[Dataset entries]
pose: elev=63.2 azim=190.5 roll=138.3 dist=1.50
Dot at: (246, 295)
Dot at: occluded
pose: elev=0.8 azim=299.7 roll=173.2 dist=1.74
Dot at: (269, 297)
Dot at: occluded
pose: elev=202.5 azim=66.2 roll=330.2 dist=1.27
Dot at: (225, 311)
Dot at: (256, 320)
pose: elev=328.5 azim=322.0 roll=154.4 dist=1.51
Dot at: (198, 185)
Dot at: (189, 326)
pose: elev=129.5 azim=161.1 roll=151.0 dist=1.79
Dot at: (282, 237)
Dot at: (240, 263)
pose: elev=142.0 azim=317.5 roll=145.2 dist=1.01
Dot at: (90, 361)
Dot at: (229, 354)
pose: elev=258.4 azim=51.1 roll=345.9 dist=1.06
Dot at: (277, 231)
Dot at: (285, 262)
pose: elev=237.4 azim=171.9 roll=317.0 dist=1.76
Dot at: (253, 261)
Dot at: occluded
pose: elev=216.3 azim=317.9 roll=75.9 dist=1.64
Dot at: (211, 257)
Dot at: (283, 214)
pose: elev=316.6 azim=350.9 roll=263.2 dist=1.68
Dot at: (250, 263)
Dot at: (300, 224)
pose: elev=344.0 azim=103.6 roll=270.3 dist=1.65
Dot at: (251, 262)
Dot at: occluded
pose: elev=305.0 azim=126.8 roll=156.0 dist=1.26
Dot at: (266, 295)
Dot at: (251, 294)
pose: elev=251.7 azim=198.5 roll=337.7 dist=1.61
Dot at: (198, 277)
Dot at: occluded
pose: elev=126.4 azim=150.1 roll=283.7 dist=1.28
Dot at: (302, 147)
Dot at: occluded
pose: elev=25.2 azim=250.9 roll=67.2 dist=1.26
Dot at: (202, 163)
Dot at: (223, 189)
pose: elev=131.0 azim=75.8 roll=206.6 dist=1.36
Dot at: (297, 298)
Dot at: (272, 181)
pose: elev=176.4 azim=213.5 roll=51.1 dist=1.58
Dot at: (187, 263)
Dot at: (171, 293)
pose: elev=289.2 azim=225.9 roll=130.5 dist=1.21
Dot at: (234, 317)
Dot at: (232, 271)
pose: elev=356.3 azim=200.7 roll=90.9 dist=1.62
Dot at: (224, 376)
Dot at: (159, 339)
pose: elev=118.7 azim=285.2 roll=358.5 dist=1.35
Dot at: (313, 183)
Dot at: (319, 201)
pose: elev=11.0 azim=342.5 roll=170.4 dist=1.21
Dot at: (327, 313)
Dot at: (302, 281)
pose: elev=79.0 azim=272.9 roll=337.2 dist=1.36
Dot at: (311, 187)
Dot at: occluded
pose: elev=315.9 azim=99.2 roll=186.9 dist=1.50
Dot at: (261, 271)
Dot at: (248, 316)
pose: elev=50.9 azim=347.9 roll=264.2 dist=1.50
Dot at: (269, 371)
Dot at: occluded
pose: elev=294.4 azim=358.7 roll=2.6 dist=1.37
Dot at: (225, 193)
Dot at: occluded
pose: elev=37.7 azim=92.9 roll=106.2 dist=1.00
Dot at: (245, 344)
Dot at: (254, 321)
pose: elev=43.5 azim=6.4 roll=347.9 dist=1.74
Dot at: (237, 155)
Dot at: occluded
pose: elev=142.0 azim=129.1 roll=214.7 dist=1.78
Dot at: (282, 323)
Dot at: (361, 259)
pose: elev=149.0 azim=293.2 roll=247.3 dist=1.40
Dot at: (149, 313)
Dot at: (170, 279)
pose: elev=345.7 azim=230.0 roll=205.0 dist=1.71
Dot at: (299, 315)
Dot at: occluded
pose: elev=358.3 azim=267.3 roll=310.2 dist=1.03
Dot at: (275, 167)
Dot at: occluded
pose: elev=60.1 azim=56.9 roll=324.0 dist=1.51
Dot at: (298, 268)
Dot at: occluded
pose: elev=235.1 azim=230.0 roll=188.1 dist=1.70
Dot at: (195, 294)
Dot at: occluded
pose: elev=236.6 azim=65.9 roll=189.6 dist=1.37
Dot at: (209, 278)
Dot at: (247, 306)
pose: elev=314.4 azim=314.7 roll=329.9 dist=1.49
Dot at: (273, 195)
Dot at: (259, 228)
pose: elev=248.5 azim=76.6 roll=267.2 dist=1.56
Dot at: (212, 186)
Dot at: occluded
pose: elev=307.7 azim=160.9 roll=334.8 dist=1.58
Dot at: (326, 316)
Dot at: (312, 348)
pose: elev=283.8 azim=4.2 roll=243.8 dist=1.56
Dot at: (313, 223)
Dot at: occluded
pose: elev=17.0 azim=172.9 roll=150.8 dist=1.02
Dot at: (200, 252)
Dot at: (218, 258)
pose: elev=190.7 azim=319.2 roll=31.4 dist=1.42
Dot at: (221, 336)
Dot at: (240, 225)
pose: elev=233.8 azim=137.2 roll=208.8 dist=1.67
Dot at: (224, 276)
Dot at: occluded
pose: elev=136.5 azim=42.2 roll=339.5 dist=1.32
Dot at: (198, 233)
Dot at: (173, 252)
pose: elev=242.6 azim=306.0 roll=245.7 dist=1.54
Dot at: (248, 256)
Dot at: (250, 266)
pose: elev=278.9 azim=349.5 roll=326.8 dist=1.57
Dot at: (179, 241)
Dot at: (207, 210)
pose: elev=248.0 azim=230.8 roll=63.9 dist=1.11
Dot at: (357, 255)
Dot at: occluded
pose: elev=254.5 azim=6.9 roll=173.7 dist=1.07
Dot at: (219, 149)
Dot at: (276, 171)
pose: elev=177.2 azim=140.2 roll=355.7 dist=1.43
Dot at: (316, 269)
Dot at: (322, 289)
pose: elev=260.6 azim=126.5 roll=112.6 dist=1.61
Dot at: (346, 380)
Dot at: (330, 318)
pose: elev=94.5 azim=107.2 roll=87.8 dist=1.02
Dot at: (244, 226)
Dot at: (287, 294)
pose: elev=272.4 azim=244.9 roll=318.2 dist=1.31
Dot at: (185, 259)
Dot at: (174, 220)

* _Work required_:
Turn every line of the records above into a Markdown table with two columns, "No." for a running row number and "Entry" for the line itself, leaving out any blank lines.

* _Problem solution_:
| No. | Entry |
|---|---|
| 1 | pose: elev=63.2 azim=190.5 roll=138.3 dist=1.50 |
| 2 | Dot at: (246, 295) |
| 3 | Dot at: occluded |
| 4 | pose: elev=0.8 azim=299.7 roll=173.2 dist=1.74 |
| 5 | Dot at: (269, 297) |
| 6 | Dot at: occluded |
| 7 | pose: elev=202.5 azim=66.2 roll=330.2 dist=1.27 |
| 8 | Dot at: (225, 311) |
| 9 | Dot at: (256, 320) |
| 10 | pose: elev=328.5 azim=322.0 roll=154.4 dist=1.51 |
| 11 | Dot at: (198, 185) |
| 12 | Dot at: (189, 326) |
| 13 | pose: elev=129.5 azim=161.1 roll=151.0 dist=1.79 |
| 14 | Dot at: (282, 237) |
| 15 | Dot at: (240, 263) |
| 16 | pose: elev=142.0 azim=317.5 roll=145.2 dist=1.01 |
| 17 | Dot at: (90, 361) |
| 18 | Dot at: (229, 354) |
| 19 | pose: elev=258.4 azim=51.1 roll=345.9 dist=1.06 |
| 20 | Dot at: (277, 231) |
| 21 | Dot at: (285, 262) |
| 22 | pose: elev=237.4 azim=171.9 roll=317.0 dist=1.76 |
| 23 | Dot at: (253, 261) |
| 24 | Dot at: occluded |
| 25 | pose: elev=216.3 azim=317.9 roll=75.9 dist=1.64 |
| 26 | Dot at: (211, 257) |
| 27 | Dot at: (283, 214) |
| 28 | pose: elev=316.6 azim=350.9 roll=263.2 dist=1.68 |
| 29 | Dot at: (250, 263) |
| 30 | Dot at: (300, 224) |
| 31 | pose: elev=344.0 azim=103.6 roll=270.3 dist=1.65 |
| 32 | Dot at: (251, 262) |
| 33 | Dot at: occluded |
| 34 | pose: elev=305.0 azim=126.8 roll=156.0 dist=1.26 |
| 35 | Dot at: (266, 295) |
| 36 | Dot at: (251, 294) |
| 37 | pose: elev=251.7 azim=198.5 roll=337.7 dist=1.61 |
| 38 | Dot at: (198, 277) |
| 39 | Dot at: occluded |
| 40 | pose: elev=126.4 azim=150.1 roll=283.7 dist=1.28 |
| 41 | Dot at: (302, 147) |
| 42 | Dot at: occluded |
| 43 | pose: elev=25.2 azim=250.9 roll=67.2 dist=1.26 |
| 44 | Dot at: (202, 163) |
| 45 | Dot at: (223, 189) |
| 46 | pose: elev=131.0 azim=75.8 roll=206.6 dist=1.36 |
| 47 | Dot at: (297, 298) |
| 48 | Dot at: (272, 181) |
| 49 | pose: elev=176.4 azim=213.5 roll=51.1 dist=1.58 |
| 50 | Dot at: (187, 263) |
| 51 | Dot at: (171, 293) |
| 52 | pose: elev=289.2 azim=225.9 roll=130.5 dist=1.21 |
| 53 | Dot at: (234, 317) |
| 54 | Dot at: (232, 271) |
| 55 | pose: elev=356.3 azim=200.7 roll=90.9 dist=1.62 |
| 56 | Dot at: (224, 376) |
| 57 | Dot at: (159, 339) |
| 58 | pose: elev=118.7 azim=285.2 roll=358.5 dist=1.35 |
| 59 | Dot at: (313, 183) |
| 60 | Dot at: (319, 201) |
| 61 | pose: elev=11.0 azim=342.5 roll=170.4 dist=1.21 |
| 62 | Dot at: (327, 313) |
| 63 | Dot at: (302, 281) |
| 64 | pose: elev=79.0 azim=272.9 roll=337.2 dist=1.36 |
| 65 | Dot at: (311, 187) |
| 66 | Dot at: occluded |
| 67 | pose: elev=315.9 azim=99.2 roll=186.9 dist=1.50 |
| 68 | Dot at: (261, 271) |
| 69 | Dot at: (248, 316) |
| 70 | pose: elev=50.9 azim=347.9 roll=264.2 dist=1.50 |
| 71 | Dot at: (269, 371) |
| 72 | Dot at: occluded |
| 73 | pose: elev=294.4 azim=358.7 roll=2.6 dist=1.37 |
| 74 | Dot at: (225, 193) |
| 75 | Dot at: occluded |
| 76 | pose: elev=37.7 azim=92.9 roll=106.2 dist=1.00 |
| 77 | Dot at: (245, 344) |
| 78 | Dot at: (254, 321) |
| 79 | pose: elev=43.5 azim=6.4 roll=347.9 dist=1.74 |
| 80 | Dot at: (237, 155) |
| 81 | Dot at: occluded |
| 82 | pose: elev=142.0 azim=129.1 roll=214.7 dist=1.78 |
| 83 | Dot at: (282, 323) |
| 84 | Dot at: (361, 259) |
| 85 | pose: elev=149.0 azim=293.2 roll=247.3 dist=1.40 |
| 86 | Dot at: (149, 313) |
| 87 | Dot at: (170, 279) |
| 88 | pose: elev=345.7 azim=230.0 roll=205.0 dist=1.71 |
| 89 | Dot at: (299, 315) |
| 90 | Dot at: occluded |
| 91 | pose: elev=358.3 azim=267.3 roll=310.2 dist=1.03 |
| 92 | Dot at: (275, 167) |
| 93 | Dot at: occluded |
| 94 | pose: elev=60.1 azim=56.9 roll=324.0 dist=1.51 |
| 95 | Dot at: (298, 268) |
| 96 | Dot at: occluded |
| 97 | pose: elev=235.1 azim=230.0 roll=188.1 dist=1.70 |
| 98 | Dot at: (195, 294) |
| 99 | Dot at: occluded |
| 100 | pose: elev=236.6 azim=65.9 roll=189.6 dist=1.37 |
| 101 | Dot at: (209, 278) |
| 102 | Dot at: (247, 306) |
| 103 | pose: elev=314.4 azim=314.7 roll=329.9 dist=1.49 |
| 104 | Dot at: (273, 195) |
| 105 | Dot at: (259, 228) |
| 106 | pose: elev=248.5 azim=76.6 roll=267.2 dist=1.56 |
| 107 | Dot at: (212, 186) |
| 108 | Dot at: occluded |
| 109 | pose: elev=307.7 azim=160.9 roll=334.8 dist=1.58 |
| 110 | Dot at: (326, 316) |
| 111 | Dot at: (312, 348) |
| 112 | pose: elev=283.8 azim=4.2 roll=243.8 dist=1.56 |
| 113 | Dot at: (313, 223) |
| 114 | Dot at: occluded |
| 115 | pose: elev=17.0 azim=172.9 roll=150.8 dist=1.02 |
| 116 | Dot at: (200, 252) |
| 117 | Dot at: (218, 258) |
| 118 | pose: elev=190.7 azim=319.2 roll=31.4 dist=1.42 |
| 119 | Dot at: (221, 336) |
| 120 | Dot at: (240, 225) |
| 121 | pose: elev=233.8 azim=137.2 roll=208.8 dist=1.67 |
| 122 | Dot at: (224, 276) |
| 123 | Dot at: occluded |
| 124 | pose: elev=136.5 azim=42.2 roll=339.5 dist=1.32 |
| 125 | Dot at: (198, 233) |
| 126 | Dot at: (173, 252) |
| 127 | pose: elev=242.6 azim=306.0 roll=245.7 dist=1.54 |
| 128 | Dot at: (248, 256) |
| 129 | Dot at: (250, 266) |
| 130 | pose: elev=278.9 azim=349.5 roll=326.8 dist=1.57 |
| 131 | Dot at: (179, 241) |
| 132 | Dot at: (207, 210) |
| 133 | pose: elev=248.0 azim=230.8 roll=63.9 dist=1.11 |
| 134 | Dot at: (357, 255) |
| 135 | Dot at: occluded |
| 136 | pose: elev=254.5 azim=6.9 roll=173.7 dist=1.07 |
| 137 | Dot at: (219, 149) |
| 138 | Dot at: (276, 171) |
| 139 | pose: elev=177.2 azim=140.2 roll=355.7 dist=1.43 |
| 140 | Dot at: (316, 269) |
| 141 | Dot at: (322, 289) |
| 142 | pose: elev=260.6 azim=126.5 roll=112.6 dist=1.61 |
| 143 | Dot at: (346, 380) |
| 144 | Dot at: (330, 318) |
| 145 | pose: elev=94.5 azim=107.2 roll=87.8 dist=1.02 |
| 146 | Dot at: (244, 226) |
| 147 | Dot at: (287, 294) |
| 148 | pose: elev=272.4 azim=244.9 roll=318.2 dist=1.31 |
| 149 | Dot at: (185, 259) |
| 150 | Dot at: (174, 220) |